Thanks to the recent publication of the Blue Book by the Office for National Statistics, we now have a figure for the combined net worth of the UK’s non-financial corporate sector: it comes out at £1,510bn, using the same formula as used by the Fed for calculating the net worth of US corporates, or so says Capital Economics.
At the end of 2009, the stock market valuation of the same companies was £1,873bn.
In other words, equity Q quotient for non-financial UK companies is 1.24. Suggesting they are overvalued, and need to fall by just under 20 per cent.
But Q hardly ever is at the level James Tobin said it should be. The average since 1988 has been 1.15. So, it appears that by historical standards stocks are overvalued, but not by much.
We would like to suggest that you now help yourself to a pinch of salt. Just because equities have had a Tobin value greater than 1 for the last 25 years, it does not mean they always will. It is possible that markets have been consistently too exuberant for decades. See: Is the cult of equities dead?
But there is another way of looking at things. Instead, compare company profits with stock market valuation; or in other words look at p/e ratios, and in particular the cyclically adjusted p/e ratio which is calculated by taking average earnings over the prior decade and adjusting them for inflation, and comparing with stock market valuations. This, apparently, is the calculation preferred by Robert Shiller – he of the Case-Shiller US house price index and one of those gurus other economists defer to.

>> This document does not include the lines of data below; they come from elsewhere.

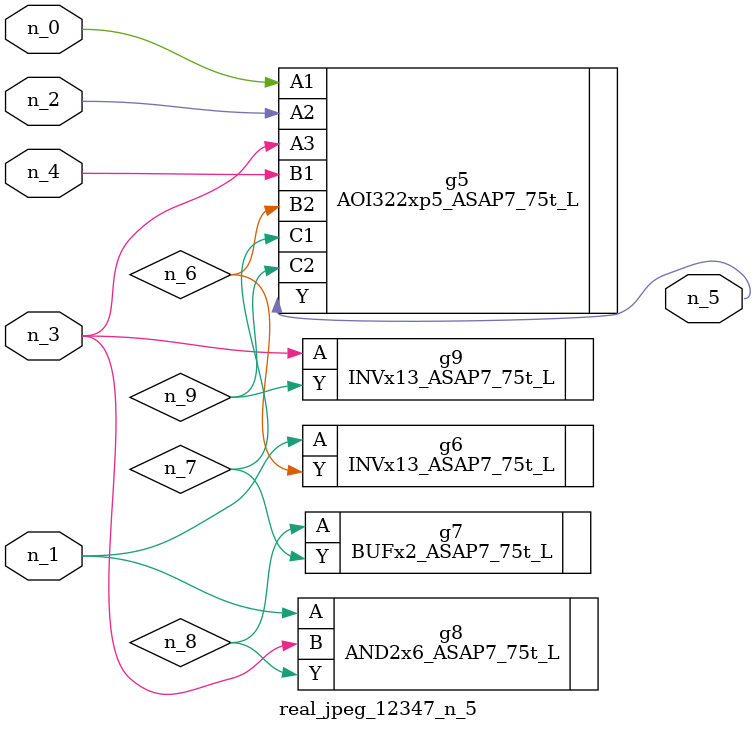
<source format=v>
module real_jpeg_12347_n_5 (n_4, n_0, n_1, n_2, n_3, n_5);

input n_4;
input n_0;
input n_1;
input n_2;
input n_3;

output n_5;

wire n_8;
wire n_6;
wire n_7;
wire n_9;

AOI322xp5_ASAP7_75t_L g5 ( 
.A1(n_0),
.A2(n_2),
.A3(n_3),
.B1(n_4),
.B2(n_6),
.C1(n_7),
.C2(n_9),
.Y(n_5)
);

INVx13_ASAP7_75t_L g6 ( 
.A(n_1),
.Y(n_6)
);

AND2x6_ASAP7_75t_L g8 ( 
.A(n_1),
.B(n_3),
.Y(n_8)
);

INVx13_ASAP7_75t_L g9 ( 
.A(n_3),
.Y(n_9)
);

BUFx2_ASAP7_75t_L g7 ( 
.A(n_8),
.Y(n_7)
);


endmodule
</source>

This particular measure of the p/e ratio was around 14.5 at the end of Q2, calculates Capital Economics. The average since 1988 was 18.4. Since 1975, the ratio was 15.8.
Put it all together and what do you get? A historical comparison of the Q ratio suggests stocks are slightly overvalued, but the historical p/e ratio suggests they should rise slightly from current levels.
Our own view is that markets are being overly optimistic, and are not taking into account the very real danger that a eurozone debt crisis as serious as the US subprime crisis proved to be, could yet erupt. In the long run, James Tobin’s view that the Q ratio should be 1, may well prove to be right.
We will take another look at the question of this Q ratio later this week, but from a slightly different, and a tad more optimistic perspective.